7. Doesn’t have the cat and the dog in the fourth panel.

—

Here’s the gpt-image-1 counterpart with the issues I could find:

https://chatgpt.com/share/689f7e4b-01e4-8011-8997-0f37edf8c2...

1. The text ”Imagen 4 is now generally available!” is still spoken, not a caption.

2. ”low latency” -> ”low-laten”

(3. Has that ugly gpt-image-1 trademark yellow filter requiring work in post to avoid.)

I didn’t bring up the ”retro comic look” thing. I certainly think it’s an issue with Imagen 4’s version. It doesn’t look very old school at all. But I can’t judge the OpenAI one either on that, I’m no comic book expert, so I just skipped that one.

typpilol · 4 months ago

I got this result with the basic copilot app

https://i.imgur.com/kSuqCYg.jpeg

razster · 4 months ago

Ran your same prompt, copypasta, got this. https://i.imgur.com/wOocci9.png Cat on panel 3 seems a bit off. I like the first panel.

edaemon · 4 months ago

The cat also has more fingers on one hand than the other. It's a small, inconsequential thing but it always draws my eye in generated images.

pogue · 4 months ago

What do you have to do to remove the watermark? Is Google's SynthID watermark on top of the image as well or is it embedded in EXIF data?

latexr · 4 months ago

> I didn’t bring up the ”retro comic look” thing. (…) I’m no comic book expert, so I just skipped that one.

I’m no Scott McCloud, but the OpenAI version definitely does a better job with the retro style. The yellow filter you criticised actually helps to sell the illusion. The Imagen version utterly fails in the retro area, that style is very much modern.

But there are other important flaws in the OpenAI version. The fourth panel has a different cat (the head shape and stripes are wrong) and it bleeds into the previous panel. Technically that could be a stylistic choice, except that the floor/table is inconsistent, making it clear it was a mistake.

math_dandy · 4 months ago

I was going to nitpick the missing apostrophe in movie posters caption ("STARFALLS REVENGE") but its missing from the prompt, too.

sowbug · 4 months ago

> its

Muphry's Law strikes again.

decimalenough · 4 months ago

> Muphry's

Indeed.

cco · 4 months ago

Just proves my pet opinion that English apostrophe rules are all universally wrong and confusing.

It's and its are backwards. The latter breaks the possessive s rule.

Speaking of, the possessive s should _always_ be added, no reason to sometimes omit it if the name ends in an s.

Ass backwards, all of it.

qoez · 4 months ago

Looks so much better than the yellow tinted chatgpt output in my eyes

tripplyons · 4 months ago

After manually white balancing to remove the tint, I find GPT-Image-1 (the model used in ChatGPT) to be better.

vunderba · 4 months ago

I've updated my GenAI Comparison site to include Imagen4 Ultra, so now we have four Google related generative models (Gemini Flash, Imagen3, Imagen4, and Imagen4 Ultra).

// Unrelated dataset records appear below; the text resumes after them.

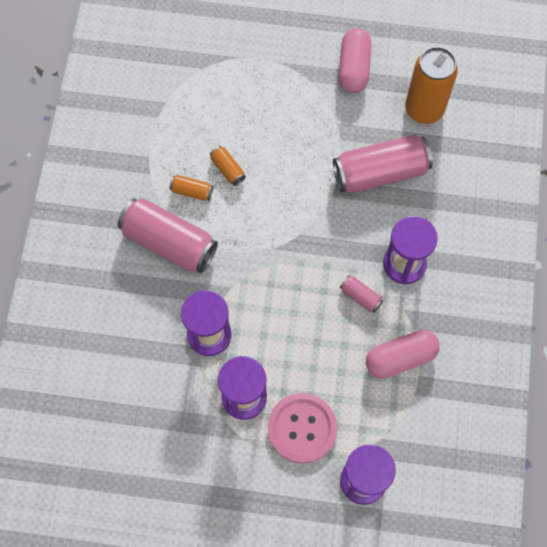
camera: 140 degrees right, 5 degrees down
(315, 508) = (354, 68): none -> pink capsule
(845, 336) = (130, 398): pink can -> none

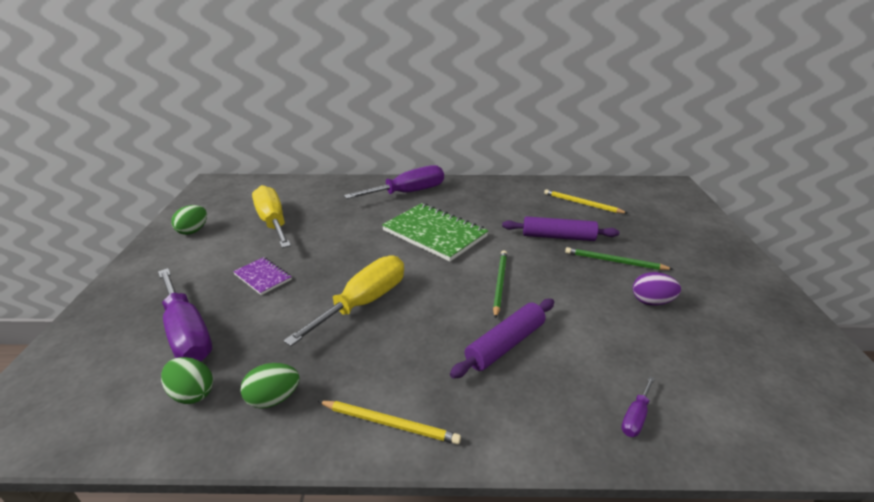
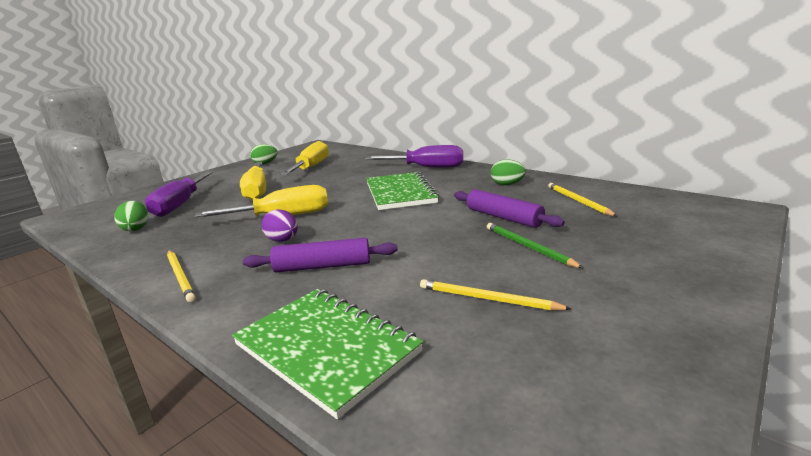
camera: 40 degrees right, 10 degrees down
(263, 277) = (257, 191): purple notebook -> yellow screwdriver
(273, 399) = (158, 243): green egg -> green egg (507, 184)
(499, 283) = (391, 232): green pencil -> none
(635, 417) = (326, 348): purple screwdriver -> green notebook
(651, 302) = (508, 285): purple egg -> purple egg (282, 240)
(658, 320) = (487, 299): none -> yellow pencil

Despite claims that Ultra supports improved strict prompt adherence, we saw no evidence that it scored any better than Imagen 4 and in some cases seemed to ignore the prompt altogether (see the "Not the Bees" comic). In many cases, it also seemed much less steerable than Imagen3 requiring many of the prompts to be rewritten.

https://genai-showdown.specr.net?models=IMAGEN_3,IMAGEN_4,IM...

gizmodo59 · 4 months ago

Looks like OpenAI imagegen is still the SOTA?

BoorishBears · 4 months ago

LMArena (https://lmarena.ai/?chat-modality=image) currently has a model codenamed `nano-banana` that is generally strictly better than gpt-image-1

There's some speculation it's Gemini 3's multi-modal output, and other speculation that it's an OpenAI model. Hard to definitively since these models tend to hallucinate when interrogated.